# DATA SEGMENT

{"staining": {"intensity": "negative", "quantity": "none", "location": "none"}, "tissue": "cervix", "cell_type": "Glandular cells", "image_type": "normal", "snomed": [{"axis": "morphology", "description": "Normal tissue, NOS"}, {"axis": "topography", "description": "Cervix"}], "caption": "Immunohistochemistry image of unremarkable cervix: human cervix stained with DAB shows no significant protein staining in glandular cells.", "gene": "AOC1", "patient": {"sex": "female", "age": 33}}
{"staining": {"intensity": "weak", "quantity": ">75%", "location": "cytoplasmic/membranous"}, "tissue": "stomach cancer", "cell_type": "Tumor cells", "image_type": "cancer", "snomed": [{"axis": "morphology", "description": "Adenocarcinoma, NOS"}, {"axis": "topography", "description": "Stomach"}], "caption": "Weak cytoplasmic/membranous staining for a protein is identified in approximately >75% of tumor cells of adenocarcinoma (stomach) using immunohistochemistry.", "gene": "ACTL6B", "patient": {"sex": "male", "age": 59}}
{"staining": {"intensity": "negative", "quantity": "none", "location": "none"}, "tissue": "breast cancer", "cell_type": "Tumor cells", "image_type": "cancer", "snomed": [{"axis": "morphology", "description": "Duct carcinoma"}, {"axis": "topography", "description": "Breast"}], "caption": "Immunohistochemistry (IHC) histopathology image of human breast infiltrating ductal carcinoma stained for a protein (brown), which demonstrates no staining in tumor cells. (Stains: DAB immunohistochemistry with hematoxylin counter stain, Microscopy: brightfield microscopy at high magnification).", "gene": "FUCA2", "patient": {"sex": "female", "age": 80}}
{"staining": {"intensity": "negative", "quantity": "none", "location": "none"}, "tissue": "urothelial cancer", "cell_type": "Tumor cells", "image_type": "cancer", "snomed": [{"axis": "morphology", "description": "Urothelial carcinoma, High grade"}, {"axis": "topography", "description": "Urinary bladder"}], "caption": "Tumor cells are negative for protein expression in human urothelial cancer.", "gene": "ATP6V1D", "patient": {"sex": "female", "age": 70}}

# INSTRUCTIONS FOR THE TASK
A word-for-word restatement of the data above is required.

# THE COMPLETED TASK
{"staining": {"intensity": "negative", "quantity": "none", "location": "none"}, "tissue": "cervix", "cell_type": "Glandular cells", "image_type": "normal", "snomed": [{"axis": "morphology", "description": "Normal tissue, NOS"}, {"axis": "topography", "description": "Cervix"}], "caption": "Immunohistochemistry image of unremarkable cervix: human cervix stained with DAB shows no significant protein staining in glandular cells.", "gene": "AOC1", "patient": {"sex": "female", "age": 33}}
{"staining": {"intensity": "weak", "quantity": ">75%", "location": "cytoplasmic/membranous"}, "tissue": "stomach cancer", "cell_type": "Tumor cells", "image_type": "cancer", "snomed": [{"axis": "morphology", "description": "Adenocarcinoma, NOS"}, {"axis": "topography", "description": "Stomach"}], "caption": "Weak cytoplasmic/membranous staining for a protein is identified in approximately >75% of tumor cells of adenocarcinoma (stomach) using immunohistochemistry.", "gene": "ACTL6B", "patient": {"sex": "male", "age": 59}}
{"staining": {"intensity": "negative", "quantity": "none", "location": "none"}, "tissue": "breast cancer", "cell_type": "Tumor cells", "image_type": "cancer", "snomed": [{"axis": "morphology", "description": "Duct carcinoma"}, {"axis": "topography", "description": "Breast"}], "caption": "Immunohistochemistry (IHC) histopathology image of human breast infiltrating ductal carcinoma stained for a protein (brown), which demonstrates no staining in tumor cells. (Stains: DAB immunohistochemistry with hematoxylin counter stain, Microscopy: brightfield microscopy at high magnification).", "gene": "FUCA2", "patient": {"sex": "female", "age": 80}}
{"staining": {"intensity": "negative", "quantity": "none", "location": "none"}, "tissue": "urothelial cancer", "cell_type": "Tumor cells", "image_type": "cancer", "snomed": [{"axis": "morphology", "description": "Urothelial carcinoma, High grade"}, {"axis": "topography", "description": "Urinary bladder"}], "caption": "Tumor cells are negative for protein expression in human urothelial cancer.", "gene": "ATP6V1D", "patient": {"sex": "female", "age": 70}}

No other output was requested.